Goal
Edit the data starting at the line "state / province: Queensland" and ending at the end of the data, replacing "locality" with "site" and leaving all else unchanged. Give only those lines.

Data supplied
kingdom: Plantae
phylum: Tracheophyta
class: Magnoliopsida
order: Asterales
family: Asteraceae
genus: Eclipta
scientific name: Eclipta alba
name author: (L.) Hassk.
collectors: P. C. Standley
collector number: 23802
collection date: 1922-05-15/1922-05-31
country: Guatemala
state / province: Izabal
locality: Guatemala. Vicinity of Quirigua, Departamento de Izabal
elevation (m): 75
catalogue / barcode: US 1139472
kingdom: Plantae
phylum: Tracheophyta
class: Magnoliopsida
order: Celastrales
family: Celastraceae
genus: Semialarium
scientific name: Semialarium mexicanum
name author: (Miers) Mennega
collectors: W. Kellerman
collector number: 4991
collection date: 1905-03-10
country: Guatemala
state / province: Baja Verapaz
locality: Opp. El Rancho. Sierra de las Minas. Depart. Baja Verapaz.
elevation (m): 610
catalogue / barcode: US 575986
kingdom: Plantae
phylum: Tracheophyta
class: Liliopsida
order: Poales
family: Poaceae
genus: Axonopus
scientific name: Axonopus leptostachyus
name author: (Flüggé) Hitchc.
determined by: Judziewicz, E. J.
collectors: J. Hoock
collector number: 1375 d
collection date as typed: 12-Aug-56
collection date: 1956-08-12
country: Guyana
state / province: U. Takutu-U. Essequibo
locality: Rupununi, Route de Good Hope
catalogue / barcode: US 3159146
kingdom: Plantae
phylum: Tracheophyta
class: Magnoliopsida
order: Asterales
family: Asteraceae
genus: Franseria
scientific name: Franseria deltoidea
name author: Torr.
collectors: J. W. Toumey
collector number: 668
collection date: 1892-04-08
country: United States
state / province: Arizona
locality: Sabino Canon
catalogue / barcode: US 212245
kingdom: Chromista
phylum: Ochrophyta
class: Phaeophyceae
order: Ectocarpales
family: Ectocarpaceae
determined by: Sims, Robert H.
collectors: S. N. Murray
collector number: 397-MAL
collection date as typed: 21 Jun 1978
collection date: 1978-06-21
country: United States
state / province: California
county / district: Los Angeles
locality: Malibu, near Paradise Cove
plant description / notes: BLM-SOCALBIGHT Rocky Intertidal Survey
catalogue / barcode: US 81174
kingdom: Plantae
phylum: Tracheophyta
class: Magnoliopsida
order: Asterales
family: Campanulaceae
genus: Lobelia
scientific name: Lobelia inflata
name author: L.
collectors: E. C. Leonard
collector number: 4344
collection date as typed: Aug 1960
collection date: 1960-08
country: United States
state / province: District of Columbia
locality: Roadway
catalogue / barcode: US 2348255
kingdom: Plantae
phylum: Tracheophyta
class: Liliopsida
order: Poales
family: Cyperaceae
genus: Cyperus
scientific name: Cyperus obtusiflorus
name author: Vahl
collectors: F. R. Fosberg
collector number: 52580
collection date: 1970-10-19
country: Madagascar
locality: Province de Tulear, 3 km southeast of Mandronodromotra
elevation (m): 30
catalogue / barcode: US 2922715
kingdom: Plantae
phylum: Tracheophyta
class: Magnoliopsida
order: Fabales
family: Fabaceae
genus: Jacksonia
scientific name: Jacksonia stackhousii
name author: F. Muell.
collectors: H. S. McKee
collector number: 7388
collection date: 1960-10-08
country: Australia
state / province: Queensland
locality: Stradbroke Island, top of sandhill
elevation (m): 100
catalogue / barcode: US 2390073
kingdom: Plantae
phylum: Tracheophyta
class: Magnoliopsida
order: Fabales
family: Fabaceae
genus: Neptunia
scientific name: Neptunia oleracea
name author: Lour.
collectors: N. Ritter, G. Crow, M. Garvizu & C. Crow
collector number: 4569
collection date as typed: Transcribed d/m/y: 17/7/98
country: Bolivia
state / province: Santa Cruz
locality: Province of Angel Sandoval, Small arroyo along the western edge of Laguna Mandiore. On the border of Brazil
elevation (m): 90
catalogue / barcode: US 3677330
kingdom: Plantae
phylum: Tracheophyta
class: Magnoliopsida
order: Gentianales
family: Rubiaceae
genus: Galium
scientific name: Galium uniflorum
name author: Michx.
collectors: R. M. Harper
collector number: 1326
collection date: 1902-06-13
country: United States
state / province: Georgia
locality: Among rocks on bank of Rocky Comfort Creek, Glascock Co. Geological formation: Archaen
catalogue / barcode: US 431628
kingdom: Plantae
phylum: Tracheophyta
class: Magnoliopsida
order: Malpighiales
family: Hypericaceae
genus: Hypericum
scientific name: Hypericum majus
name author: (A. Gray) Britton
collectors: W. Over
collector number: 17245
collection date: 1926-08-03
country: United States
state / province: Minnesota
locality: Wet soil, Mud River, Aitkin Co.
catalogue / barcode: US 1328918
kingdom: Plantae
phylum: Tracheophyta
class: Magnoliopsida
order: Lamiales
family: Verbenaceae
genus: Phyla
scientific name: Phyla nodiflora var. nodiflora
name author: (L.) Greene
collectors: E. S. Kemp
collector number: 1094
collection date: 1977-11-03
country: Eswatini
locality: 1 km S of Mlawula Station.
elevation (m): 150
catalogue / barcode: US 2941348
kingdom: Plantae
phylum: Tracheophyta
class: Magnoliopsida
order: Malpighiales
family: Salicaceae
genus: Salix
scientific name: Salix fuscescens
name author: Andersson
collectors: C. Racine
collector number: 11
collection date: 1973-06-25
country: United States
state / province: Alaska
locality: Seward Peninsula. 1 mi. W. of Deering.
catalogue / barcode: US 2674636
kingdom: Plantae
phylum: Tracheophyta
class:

Result for this exercise
state / province: Queensland
site: Stradbroke Island, top of sandhill
elevation (m): 100
catalogue / barcode: US 2390073
kingdom: Plantae
phylum: Tracheophyta
class: Magnoliopsida
order: Fabales
family: Fabaceae
genus: Neptunia
scientific name: Neptunia oleracea
name author: Lour.
collectors: N. Ritter, G. Crow, M. Garvizu & C. Crow
collector number: 4569
collection date as typed: Transcribed d/m/y: 17/7/98
country: Bolivia
state / province: Santa Cruz
site: Province of Angel Sandoval, Small arroyo along the western edge of Laguna Mandiore. On the border of Brazil
elevation (m): 90
catalogue / barcode: US 3677330
kingdom: Plantae
phylum: Tracheophyta
class: Magnoliopsida
order: Gentianales
family: Rubiaceae
genus: Galium
scientific name: Galium uniflorum
name author: Michx.
collectors: R. M. Harper
collector number: 1326
collection date: 1902-06-13
country: United States
state / province: Georgia
site: Among rocks on bank of Rocky Comfort Creek, Glascock Co. Geological formation: Archaen
catalogue / barcode: US 431628
kingdom: Plantae
phylum: Tracheophyta
class: Magnoliopsida
order: Malpighiales
family: Hypericaceae
genus: Hypericum
scientific name: Hypericum majus
name author: (A. Gray) Britton
collectors: W. Over
collector number: 17245
collection date: 1926-08-03
country: United States
state / province: Minnesota
site: Wet soil, Mud River, Aitkin Co.
catalogue / barcode: US 1328918
kingdom: Plantae
phylum: Tracheophyta
class: Magnoliopsida
order: Lamiales
family: Verbenaceae
genus: Phyla
scientific name: Phyla nodiflora var. nodiflora
name author: (L.) Greene
collectors: E. S. Kemp
collector number: 1094
collection date: 1977-11-03
country: Eswatini
site: 1 km S of Mlawula Station.
elevation (m): 150
catalogue / barcode: US 2941348
kingdom: Plantae
phylum: Tracheophyta
class: Magnoliopsida
order: Malpighiales
family: Salicaceae
genus: Salix
scientific name: Salix fuscescens
name author: Andersson
collectors: C. Racine
collector number: 11
collection date: 1973-06-25
country: United States
state / province: Alaska
site: Seward Peninsula. 1 mi. W. of Deering.
catalogue / barcode: US 2674636
kingdom: Plantae
phylum: Tracheophyta
class:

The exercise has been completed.